Danke erstmal. Ich habe jetzt beides ausprobiert, das Ding zeigt sich nichtmal geneigt eine Zeile der Ausgabe zu aendern.

Ich glaube man muss auch irgendwie zwischen MS-CHAP v2 und MS-CHAP unterscheiden   :Confused: 

PEBKAC vs. Microsoft

----------

## borsdel

moin,

also ich habe meine options.pptp überhaupt nicht angepasst und beim verbinden wird ja da dann auch mschap-v2 gepickt, was ja auch richtig sein soll (eben nicht ms-chap)

mfg borsdel

----------

## hoschi

Ich glaub an der musste ich bisher auch nichts anpassen. Hmmm.

----------

## borsdel

hier, die sachen mit benutzername und passwort hast du überprüft?

und klappt es denn mit windows?

mfg borsdel

----------

## hoschi

Bei den Komilitonen schon, aber da wir Wirtschaftsinformatik* studieren sind das freilich alles nur Windowsuser.

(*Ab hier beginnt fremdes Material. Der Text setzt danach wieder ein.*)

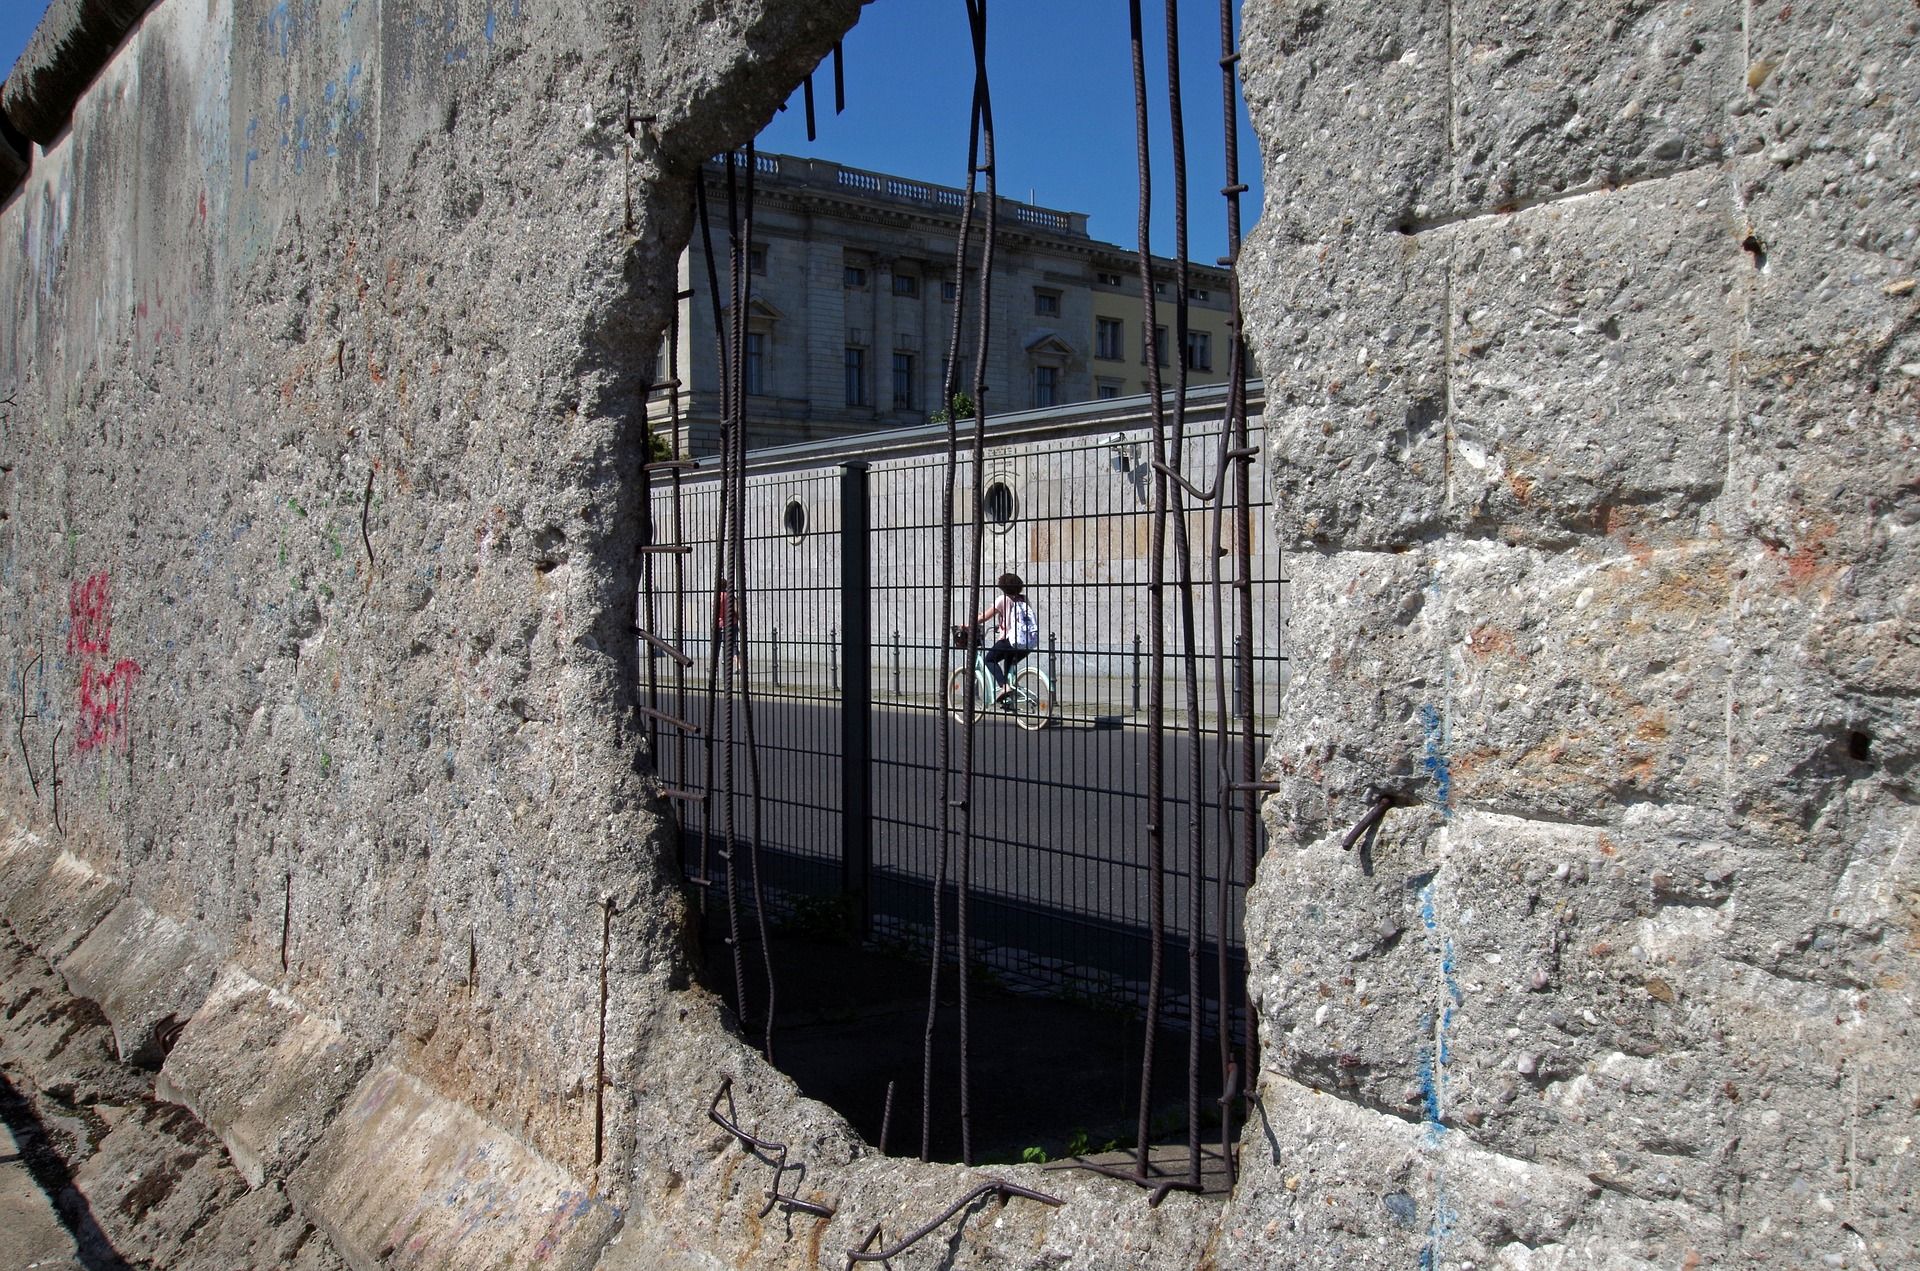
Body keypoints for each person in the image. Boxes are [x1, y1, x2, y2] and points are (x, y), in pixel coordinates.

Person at [974, 572, 1038, 704]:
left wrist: (968, 624)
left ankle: (1004, 687)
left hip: (1010, 640)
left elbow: (984, 617)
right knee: (1008, 668)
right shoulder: (1023, 599)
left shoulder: (1002, 599)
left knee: (989, 660)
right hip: (1026, 643)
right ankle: (1009, 699)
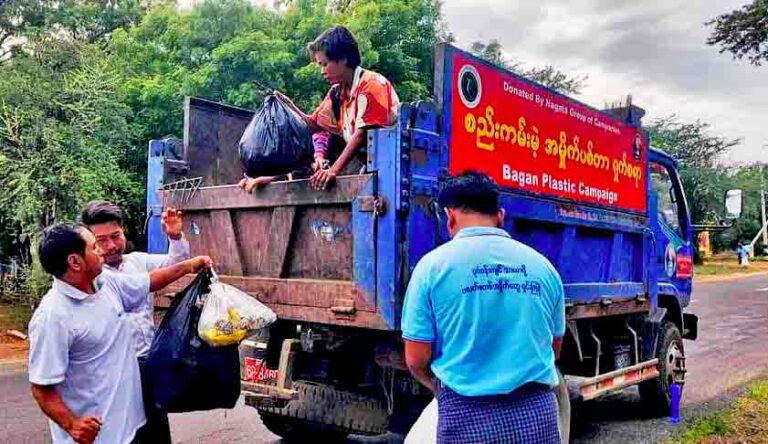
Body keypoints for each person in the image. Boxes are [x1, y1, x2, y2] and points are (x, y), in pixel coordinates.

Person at [401, 171, 566, 444]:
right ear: (500, 216)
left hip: (464, 415)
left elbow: (416, 360)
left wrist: (444, 389)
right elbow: (554, 348)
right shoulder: (544, 268)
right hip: (537, 414)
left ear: (449, 217)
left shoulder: (431, 269)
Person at [28, 223, 212, 444]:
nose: (102, 250)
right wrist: (72, 424)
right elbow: (41, 386)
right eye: (94, 247)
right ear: (75, 262)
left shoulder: (104, 283)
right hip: (100, 438)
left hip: (133, 424)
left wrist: (188, 266)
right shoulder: (53, 317)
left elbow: (148, 282)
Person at [80, 201, 191, 443]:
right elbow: (156, 280)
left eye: (115, 236)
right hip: (114, 371)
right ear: (89, 243)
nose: (111, 246)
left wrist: (175, 237)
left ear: (123, 232)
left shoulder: (137, 262)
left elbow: (175, 262)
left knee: (156, 429)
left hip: (148, 364)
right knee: (124, 433)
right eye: (101, 241)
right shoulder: (90, 278)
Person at [239, 25, 399, 192]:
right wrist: (288, 106)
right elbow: (312, 124)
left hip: (395, 168)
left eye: (324, 64)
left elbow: (362, 134)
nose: (322, 72)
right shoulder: (337, 94)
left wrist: (333, 171)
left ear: (343, 58)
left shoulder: (372, 85)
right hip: (376, 169)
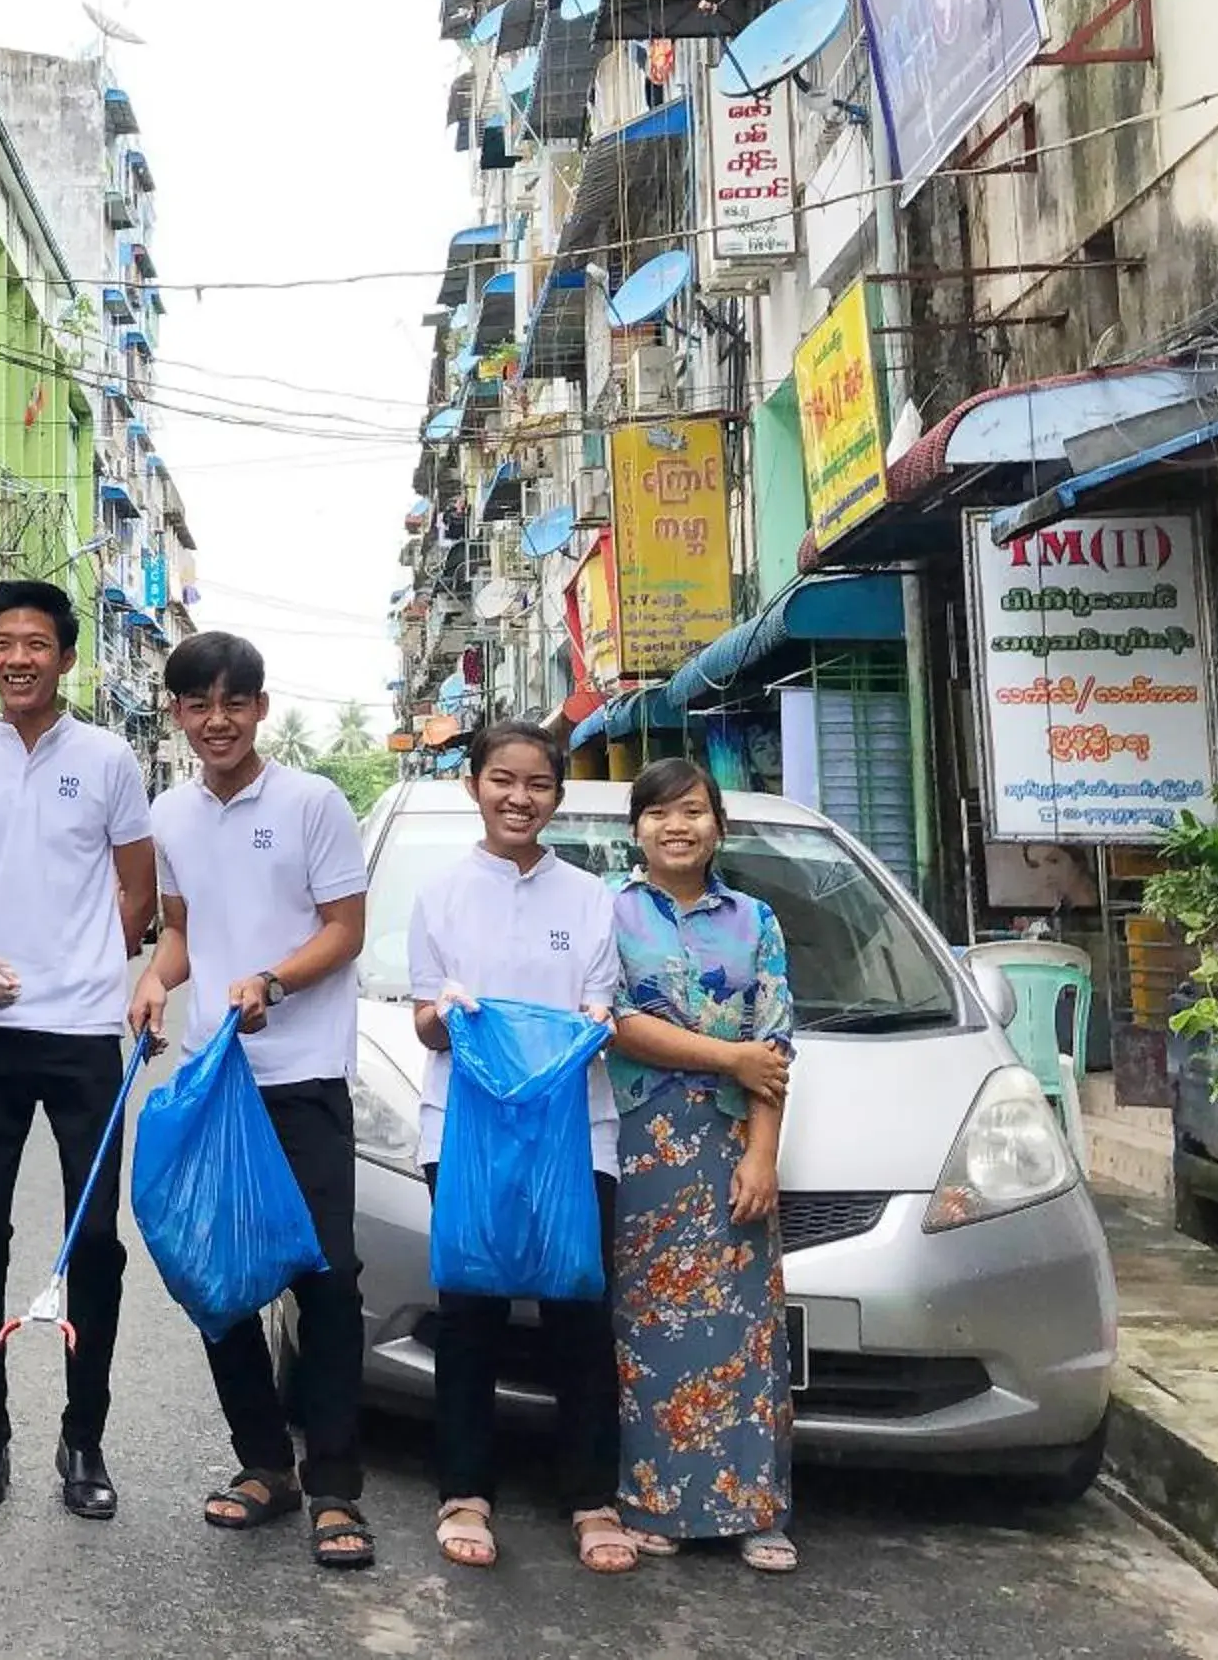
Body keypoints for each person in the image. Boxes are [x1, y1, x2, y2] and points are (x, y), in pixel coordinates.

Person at [128, 631, 375, 1569]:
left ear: (261, 709)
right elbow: (185, 929)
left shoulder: (313, 803)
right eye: (198, 706)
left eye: (234, 703)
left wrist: (271, 980)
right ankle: (264, 1467)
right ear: (179, 716)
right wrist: (158, 978)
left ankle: (337, 1486)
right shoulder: (172, 815)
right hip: (213, 1080)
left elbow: (344, 930)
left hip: (302, 1078)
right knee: (217, 1277)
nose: (217, 721)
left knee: (330, 1280)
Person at [0, 579, 157, 1521]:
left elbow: (138, 895)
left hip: (82, 1037)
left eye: (36, 643)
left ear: (66, 658)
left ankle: (84, 1437)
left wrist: (93, 970)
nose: (18, 657)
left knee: (94, 1240)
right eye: (4, 642)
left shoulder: (107, 758)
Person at [406, 716, 633, 1577]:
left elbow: (599, 1020)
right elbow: (426, 1026)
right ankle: (464, 1491)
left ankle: (591, 1497)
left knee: (580, 1313)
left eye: (537, 784)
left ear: (557, 798)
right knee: (470, 1314)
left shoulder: (590, 899)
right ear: (475, 785)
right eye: (503, 780)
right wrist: (447, 1013)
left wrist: (595, 1028)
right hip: (462, 1134)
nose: (519, 798)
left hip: (578, 1136)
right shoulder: (441, 895)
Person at [606, 757, 797, 1572]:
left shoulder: (756, 921)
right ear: (636, 828)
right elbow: (611, 1021)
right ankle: (652, 1501)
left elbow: (777, 1045)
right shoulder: (608, 915)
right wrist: (729, 1057)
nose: (676, 826)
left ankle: (758, 1511)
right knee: (649, 1327)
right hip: (641, 1141)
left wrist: (763, 1153)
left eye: (693, 811)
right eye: (659, 813)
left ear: (719, 825)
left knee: (746, 1332)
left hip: (730, 1149)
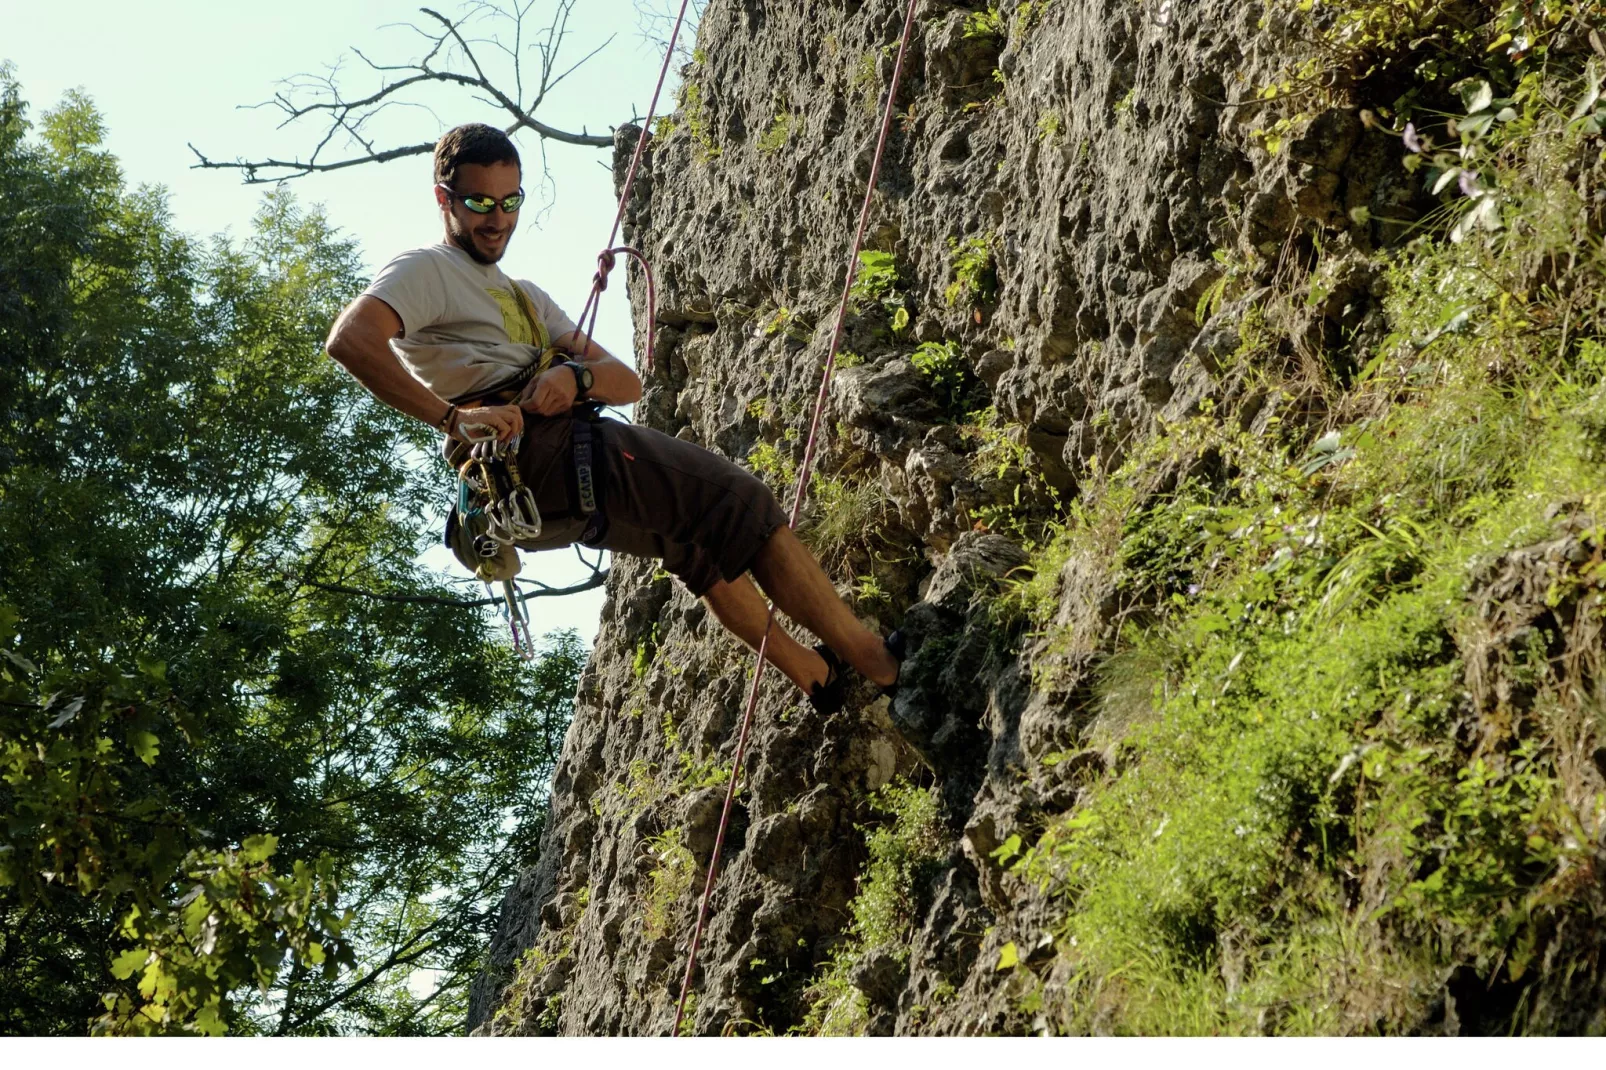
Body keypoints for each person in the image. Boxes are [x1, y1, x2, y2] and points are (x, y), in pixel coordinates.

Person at [324, 123, 900, 712]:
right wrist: (453, 417)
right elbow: (351, 339)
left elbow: (626, 382)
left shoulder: (525, 297)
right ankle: (873, 657)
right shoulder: (426, 270)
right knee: (740, 503)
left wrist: (573, 377)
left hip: (540, 490)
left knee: (693, 546)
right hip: (540, 456)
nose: (496, 219)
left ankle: (812, 674)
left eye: (509, 202)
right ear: (443, 198)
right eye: (478, 203)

Und ich habe hier kein Windows, wobei ich vielleicht den Bootloader** auf der Fedorainstallation auf dem Desktop reparieren könnte, da müsste auf irgend einer Platte ein noch funktionsfähiges Windows herumliegen.

*nicht schlagen, bitte! Ich weiss, ich bin der Judas unter den Aposteln, aber ich habe halt schon vorher Banker gelernt.

**Grub ist vieles, nur kein Bootloader *bäh*

----------

## borsdel

naja, windows selber an den start bringen musst ja nun nicht, solange du weißt, dass es bei den anderen (auch von außerhalb) klappt.

tja, wie geht es also weiter? ich würde jetzt wahrscheinlich noch ne andere version von pptpclient testen, vielleicht auch mal den cisco-vpnclient anschaun (aber ich denke der kann mschap-v2 nicht, ist ja eher für deren ipsec verwendbar?), dann mal ne andere live-cd booten (hmm, ubuntu) und dann auch nochma das hrz madig machen...

mfg borsdel

----------

## b3cks

Zur Not gibt es vielleicht auch nette, hilfsbereite, Linux/Unix fixierte Admins, die dir helfen bzw. das vielleicht schon gemacht haben, selber nutzen oder immerhin wissen, auf was du achten musst.  :Wink: 

----------

## hoschi

Ich werde schauen dass ich einen der Informatikstudenten anhaue, die sind ja nicht so Windowsfixiert. Admin kriege ich hier nicht zu fassen, was mich der Anleitung zum VPN auch nicht wundert, ein extra HowTo zum Durchklicken fuer die Windowsen und ein extra Anleitung fuer Suse, mit einer von der FH bereitgestellten Binary - allerdings fuer Suse 7.0

----------